**PROBLEM STATEMENT:** Copy every line of the records below where the word "IslandCompare" occurs.

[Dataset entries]
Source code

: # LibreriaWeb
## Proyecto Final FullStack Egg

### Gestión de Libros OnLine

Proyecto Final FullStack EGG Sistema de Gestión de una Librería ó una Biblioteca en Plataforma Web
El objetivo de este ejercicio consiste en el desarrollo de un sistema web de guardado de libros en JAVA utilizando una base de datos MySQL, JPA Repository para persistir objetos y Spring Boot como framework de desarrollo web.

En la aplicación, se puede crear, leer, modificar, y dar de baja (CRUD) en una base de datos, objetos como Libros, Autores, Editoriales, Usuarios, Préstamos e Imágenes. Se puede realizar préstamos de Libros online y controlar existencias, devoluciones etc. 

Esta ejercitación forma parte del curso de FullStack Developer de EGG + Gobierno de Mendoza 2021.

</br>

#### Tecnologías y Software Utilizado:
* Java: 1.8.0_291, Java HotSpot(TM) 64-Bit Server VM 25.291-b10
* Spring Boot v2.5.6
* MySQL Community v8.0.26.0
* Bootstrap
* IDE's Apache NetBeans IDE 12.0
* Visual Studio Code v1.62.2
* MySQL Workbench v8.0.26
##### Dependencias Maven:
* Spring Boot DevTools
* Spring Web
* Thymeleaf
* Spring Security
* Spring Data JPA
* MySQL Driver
==
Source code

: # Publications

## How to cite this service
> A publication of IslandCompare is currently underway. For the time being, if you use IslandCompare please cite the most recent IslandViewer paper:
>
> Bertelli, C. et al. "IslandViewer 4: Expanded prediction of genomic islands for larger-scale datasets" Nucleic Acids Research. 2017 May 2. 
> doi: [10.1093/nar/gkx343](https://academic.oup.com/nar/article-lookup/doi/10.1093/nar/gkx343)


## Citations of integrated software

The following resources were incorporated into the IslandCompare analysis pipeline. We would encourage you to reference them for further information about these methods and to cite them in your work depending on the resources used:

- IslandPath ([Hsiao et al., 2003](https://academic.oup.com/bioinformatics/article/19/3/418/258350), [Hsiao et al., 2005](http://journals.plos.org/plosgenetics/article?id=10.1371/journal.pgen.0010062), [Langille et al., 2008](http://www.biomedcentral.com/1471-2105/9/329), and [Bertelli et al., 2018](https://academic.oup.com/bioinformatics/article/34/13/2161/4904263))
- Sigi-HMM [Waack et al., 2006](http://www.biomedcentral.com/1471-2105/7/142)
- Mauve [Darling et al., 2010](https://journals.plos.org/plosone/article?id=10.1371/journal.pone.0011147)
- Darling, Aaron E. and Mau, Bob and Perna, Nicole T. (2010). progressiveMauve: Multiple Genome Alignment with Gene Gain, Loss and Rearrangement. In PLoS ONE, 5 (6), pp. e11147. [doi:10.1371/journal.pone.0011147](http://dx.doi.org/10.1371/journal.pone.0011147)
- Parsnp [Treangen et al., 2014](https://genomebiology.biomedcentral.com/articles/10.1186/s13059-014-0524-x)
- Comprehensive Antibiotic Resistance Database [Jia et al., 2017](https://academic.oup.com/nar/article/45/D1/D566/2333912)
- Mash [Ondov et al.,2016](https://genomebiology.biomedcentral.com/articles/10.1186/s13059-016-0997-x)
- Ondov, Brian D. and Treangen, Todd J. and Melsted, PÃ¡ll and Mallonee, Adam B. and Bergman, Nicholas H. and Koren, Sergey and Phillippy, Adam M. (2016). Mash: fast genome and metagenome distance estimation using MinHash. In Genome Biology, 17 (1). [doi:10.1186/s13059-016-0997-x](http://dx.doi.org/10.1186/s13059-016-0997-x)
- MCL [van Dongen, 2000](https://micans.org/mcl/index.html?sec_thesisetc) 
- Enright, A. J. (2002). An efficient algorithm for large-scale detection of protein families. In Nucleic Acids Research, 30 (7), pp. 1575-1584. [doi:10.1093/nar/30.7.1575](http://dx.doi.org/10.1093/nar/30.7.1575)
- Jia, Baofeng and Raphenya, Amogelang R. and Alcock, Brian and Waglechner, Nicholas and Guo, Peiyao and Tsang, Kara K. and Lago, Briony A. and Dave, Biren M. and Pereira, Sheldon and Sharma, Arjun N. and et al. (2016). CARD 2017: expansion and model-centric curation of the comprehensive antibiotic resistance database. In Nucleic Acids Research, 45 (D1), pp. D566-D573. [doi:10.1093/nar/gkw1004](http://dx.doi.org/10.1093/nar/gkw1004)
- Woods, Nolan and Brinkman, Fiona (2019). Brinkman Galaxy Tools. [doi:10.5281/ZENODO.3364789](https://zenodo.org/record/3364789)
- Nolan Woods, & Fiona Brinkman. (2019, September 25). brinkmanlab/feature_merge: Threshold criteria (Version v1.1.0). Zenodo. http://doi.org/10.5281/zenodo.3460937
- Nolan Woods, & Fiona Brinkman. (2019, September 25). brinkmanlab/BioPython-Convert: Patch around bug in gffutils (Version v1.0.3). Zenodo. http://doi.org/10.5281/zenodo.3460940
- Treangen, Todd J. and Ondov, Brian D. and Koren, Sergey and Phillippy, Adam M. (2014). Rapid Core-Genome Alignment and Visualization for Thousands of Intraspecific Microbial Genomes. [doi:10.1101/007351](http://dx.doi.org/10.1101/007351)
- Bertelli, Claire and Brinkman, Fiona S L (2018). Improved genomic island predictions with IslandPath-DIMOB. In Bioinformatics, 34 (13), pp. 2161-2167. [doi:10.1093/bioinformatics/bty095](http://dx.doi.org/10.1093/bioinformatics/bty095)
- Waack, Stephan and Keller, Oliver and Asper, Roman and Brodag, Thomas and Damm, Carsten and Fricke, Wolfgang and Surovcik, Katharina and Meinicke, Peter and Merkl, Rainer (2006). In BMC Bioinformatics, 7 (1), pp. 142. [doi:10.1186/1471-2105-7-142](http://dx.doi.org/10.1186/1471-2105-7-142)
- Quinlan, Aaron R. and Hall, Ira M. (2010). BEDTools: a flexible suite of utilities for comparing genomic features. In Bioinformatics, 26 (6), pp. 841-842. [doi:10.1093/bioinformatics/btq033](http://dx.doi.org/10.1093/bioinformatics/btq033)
==
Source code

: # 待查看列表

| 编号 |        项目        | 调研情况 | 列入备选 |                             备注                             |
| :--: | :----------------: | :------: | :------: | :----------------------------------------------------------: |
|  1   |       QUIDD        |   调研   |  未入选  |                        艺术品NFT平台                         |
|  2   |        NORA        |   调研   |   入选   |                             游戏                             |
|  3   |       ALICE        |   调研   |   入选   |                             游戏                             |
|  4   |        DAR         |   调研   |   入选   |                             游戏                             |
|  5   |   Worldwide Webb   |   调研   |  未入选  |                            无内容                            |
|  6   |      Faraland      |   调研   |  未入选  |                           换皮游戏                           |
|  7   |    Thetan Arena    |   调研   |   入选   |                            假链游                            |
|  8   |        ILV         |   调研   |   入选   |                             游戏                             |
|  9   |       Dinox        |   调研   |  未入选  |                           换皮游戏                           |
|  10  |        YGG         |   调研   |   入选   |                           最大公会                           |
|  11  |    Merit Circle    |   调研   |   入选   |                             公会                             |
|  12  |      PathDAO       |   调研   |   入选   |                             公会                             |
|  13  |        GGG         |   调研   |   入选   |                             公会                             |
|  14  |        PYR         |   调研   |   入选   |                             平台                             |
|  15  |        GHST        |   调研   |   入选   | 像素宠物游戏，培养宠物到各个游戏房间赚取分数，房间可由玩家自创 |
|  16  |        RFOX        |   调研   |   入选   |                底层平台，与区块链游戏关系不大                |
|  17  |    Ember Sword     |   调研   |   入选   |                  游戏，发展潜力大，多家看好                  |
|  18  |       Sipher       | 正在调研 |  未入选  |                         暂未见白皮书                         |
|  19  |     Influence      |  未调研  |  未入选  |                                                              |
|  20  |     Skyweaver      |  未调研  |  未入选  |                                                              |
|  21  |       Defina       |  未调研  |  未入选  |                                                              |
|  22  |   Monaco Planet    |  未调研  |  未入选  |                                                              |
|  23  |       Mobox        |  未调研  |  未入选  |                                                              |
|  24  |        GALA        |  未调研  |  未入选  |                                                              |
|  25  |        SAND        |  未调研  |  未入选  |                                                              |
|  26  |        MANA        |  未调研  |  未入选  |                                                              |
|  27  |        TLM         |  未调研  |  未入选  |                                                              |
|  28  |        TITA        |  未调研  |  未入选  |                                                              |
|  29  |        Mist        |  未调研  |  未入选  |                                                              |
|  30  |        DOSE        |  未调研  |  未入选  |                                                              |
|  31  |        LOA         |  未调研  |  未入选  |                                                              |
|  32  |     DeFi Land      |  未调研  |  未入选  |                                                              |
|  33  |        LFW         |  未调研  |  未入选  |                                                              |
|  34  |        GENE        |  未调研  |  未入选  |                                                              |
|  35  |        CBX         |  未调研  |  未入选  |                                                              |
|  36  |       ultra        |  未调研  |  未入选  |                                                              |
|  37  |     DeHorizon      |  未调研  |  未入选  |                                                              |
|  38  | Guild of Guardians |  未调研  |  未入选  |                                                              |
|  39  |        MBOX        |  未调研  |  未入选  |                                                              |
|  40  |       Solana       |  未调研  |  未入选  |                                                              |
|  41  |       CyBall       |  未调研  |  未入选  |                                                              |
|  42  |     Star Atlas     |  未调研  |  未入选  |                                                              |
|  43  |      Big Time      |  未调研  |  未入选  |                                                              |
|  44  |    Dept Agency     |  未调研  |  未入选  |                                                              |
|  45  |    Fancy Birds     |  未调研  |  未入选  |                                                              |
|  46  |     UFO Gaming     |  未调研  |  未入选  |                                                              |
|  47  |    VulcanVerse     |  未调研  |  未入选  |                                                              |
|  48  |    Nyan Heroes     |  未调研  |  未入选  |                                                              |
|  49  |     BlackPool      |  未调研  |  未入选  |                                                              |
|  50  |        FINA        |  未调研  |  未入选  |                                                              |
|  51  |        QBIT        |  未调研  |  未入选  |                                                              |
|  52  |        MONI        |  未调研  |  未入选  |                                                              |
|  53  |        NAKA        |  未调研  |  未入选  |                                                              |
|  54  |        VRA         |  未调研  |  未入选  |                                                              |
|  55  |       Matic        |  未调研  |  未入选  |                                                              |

**TASK ANSWER:**
> A publication of IslandCompare is currently underway. For the time being, if you use IslandCompare please cite the most recent IslandViewer paper:
The following resources were incorporated into the IslandCompare analysis pipeline. We would encourage you to reference them for further information about these methods and to cite them in your work depending on the resources used:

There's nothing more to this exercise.